The planned emission reductions will lower the need to buy carbon credits and increase the attractiveness of these LNG projects against older plants with higher carbon footprints. This can help the planned projects attract investors and buyers in an oversupplied LNG market.
The acceleration towards carbon neutrality will further cement IMO’s 2050 goal for emission reduction in shipping with more concrete steps to be taken from as early as 2025. LNG as a marine fuel might have to take a backseat in favour of zero-carbon-emission fuels such as hydrogen and ammonia. However, the jury is still out to adjudge a future alternative fuel to replace LNG.
While it may still be early days for the carbon-neutral LNG concept, the need to reduce LNG carbon footprint is expected to impact LNG shipping in a big way.
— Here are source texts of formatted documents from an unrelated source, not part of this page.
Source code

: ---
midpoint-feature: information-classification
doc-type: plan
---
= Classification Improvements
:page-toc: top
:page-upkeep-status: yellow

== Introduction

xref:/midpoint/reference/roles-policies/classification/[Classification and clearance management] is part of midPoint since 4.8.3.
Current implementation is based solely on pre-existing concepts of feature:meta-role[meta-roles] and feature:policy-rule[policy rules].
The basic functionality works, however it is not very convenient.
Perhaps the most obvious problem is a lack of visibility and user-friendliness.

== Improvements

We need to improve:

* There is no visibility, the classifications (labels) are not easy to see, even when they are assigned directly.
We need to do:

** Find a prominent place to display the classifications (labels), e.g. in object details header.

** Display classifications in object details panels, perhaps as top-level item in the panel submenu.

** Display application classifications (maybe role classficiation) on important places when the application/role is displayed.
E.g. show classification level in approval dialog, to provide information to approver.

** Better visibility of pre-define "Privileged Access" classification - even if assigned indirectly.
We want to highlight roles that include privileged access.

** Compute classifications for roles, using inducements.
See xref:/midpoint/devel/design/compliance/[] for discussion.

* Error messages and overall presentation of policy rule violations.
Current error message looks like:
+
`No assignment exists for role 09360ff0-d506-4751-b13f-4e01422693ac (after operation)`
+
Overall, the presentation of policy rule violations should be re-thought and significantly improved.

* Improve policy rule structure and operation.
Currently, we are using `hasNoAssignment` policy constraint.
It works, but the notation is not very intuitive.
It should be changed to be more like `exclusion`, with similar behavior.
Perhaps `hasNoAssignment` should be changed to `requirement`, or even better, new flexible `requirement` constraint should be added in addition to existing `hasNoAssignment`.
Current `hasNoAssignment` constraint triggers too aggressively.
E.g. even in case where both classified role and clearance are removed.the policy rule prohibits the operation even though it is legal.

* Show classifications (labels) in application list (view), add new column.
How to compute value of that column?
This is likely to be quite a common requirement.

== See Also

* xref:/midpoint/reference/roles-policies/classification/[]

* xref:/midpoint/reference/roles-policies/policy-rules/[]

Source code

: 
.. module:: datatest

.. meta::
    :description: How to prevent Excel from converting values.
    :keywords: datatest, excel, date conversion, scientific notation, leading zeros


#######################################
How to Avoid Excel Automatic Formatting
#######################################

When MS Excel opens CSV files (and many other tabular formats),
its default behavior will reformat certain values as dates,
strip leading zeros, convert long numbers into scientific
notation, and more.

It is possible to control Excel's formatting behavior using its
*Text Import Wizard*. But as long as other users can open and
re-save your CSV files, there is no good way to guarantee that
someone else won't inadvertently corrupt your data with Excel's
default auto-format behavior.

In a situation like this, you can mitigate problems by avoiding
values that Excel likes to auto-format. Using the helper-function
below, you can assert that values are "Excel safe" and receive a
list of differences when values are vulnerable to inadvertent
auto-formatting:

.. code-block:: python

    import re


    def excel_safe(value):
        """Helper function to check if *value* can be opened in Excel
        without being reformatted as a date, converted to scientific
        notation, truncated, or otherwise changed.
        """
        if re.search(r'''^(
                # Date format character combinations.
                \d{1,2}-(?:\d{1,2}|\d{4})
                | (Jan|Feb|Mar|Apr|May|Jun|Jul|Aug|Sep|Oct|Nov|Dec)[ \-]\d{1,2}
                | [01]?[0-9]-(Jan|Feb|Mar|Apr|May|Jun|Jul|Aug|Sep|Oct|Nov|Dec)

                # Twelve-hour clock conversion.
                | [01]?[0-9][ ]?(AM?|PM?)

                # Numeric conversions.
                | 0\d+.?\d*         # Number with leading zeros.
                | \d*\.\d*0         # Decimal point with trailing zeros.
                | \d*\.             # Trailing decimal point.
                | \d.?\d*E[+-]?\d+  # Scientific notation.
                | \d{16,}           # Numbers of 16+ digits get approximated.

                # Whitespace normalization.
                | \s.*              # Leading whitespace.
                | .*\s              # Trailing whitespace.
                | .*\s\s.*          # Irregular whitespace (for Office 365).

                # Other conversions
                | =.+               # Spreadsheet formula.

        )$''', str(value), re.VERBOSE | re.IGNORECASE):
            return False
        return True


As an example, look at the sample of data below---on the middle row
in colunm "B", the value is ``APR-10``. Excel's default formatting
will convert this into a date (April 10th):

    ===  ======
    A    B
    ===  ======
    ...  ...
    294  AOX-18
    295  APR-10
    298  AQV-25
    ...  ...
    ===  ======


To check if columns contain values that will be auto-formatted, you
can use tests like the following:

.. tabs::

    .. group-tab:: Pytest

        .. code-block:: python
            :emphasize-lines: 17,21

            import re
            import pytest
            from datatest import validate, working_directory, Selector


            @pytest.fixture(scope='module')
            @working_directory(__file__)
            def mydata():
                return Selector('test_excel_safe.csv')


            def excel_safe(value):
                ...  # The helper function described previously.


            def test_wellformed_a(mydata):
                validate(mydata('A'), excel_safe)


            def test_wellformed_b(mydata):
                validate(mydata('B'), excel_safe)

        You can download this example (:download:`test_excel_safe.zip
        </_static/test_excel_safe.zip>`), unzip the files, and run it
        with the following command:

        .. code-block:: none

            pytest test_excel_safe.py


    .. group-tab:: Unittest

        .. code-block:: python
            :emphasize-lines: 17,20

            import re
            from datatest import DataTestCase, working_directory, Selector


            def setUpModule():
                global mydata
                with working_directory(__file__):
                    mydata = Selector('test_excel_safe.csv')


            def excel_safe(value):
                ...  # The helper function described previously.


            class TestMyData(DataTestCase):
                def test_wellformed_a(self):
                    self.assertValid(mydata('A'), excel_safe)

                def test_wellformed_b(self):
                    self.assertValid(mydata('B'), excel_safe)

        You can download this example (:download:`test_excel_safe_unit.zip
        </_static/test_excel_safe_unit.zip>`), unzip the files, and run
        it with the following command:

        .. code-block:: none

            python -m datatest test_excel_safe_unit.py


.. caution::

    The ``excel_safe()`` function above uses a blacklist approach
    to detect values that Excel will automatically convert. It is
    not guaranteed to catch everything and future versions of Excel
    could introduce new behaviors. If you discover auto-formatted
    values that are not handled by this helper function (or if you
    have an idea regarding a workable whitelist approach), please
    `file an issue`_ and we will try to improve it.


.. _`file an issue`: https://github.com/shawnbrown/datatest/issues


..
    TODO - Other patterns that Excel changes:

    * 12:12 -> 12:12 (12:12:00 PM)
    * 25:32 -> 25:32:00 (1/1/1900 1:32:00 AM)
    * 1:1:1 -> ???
The new generation of LNG carriers will be designed to address the methane slip (release of GHG during transportation) in LNG carriers along with higher focus on lowering emissions in lieu of higher design speeds. For instance, Total is undertaking a feasibility study for using wind propulsion in the next-generation of LNG carriers. It might look farfetched at present, but the prospect of zero-emission LNG shipping can lead to a scenario where a hydrogen or wind-powered vessel is used to ship LNG across terminals.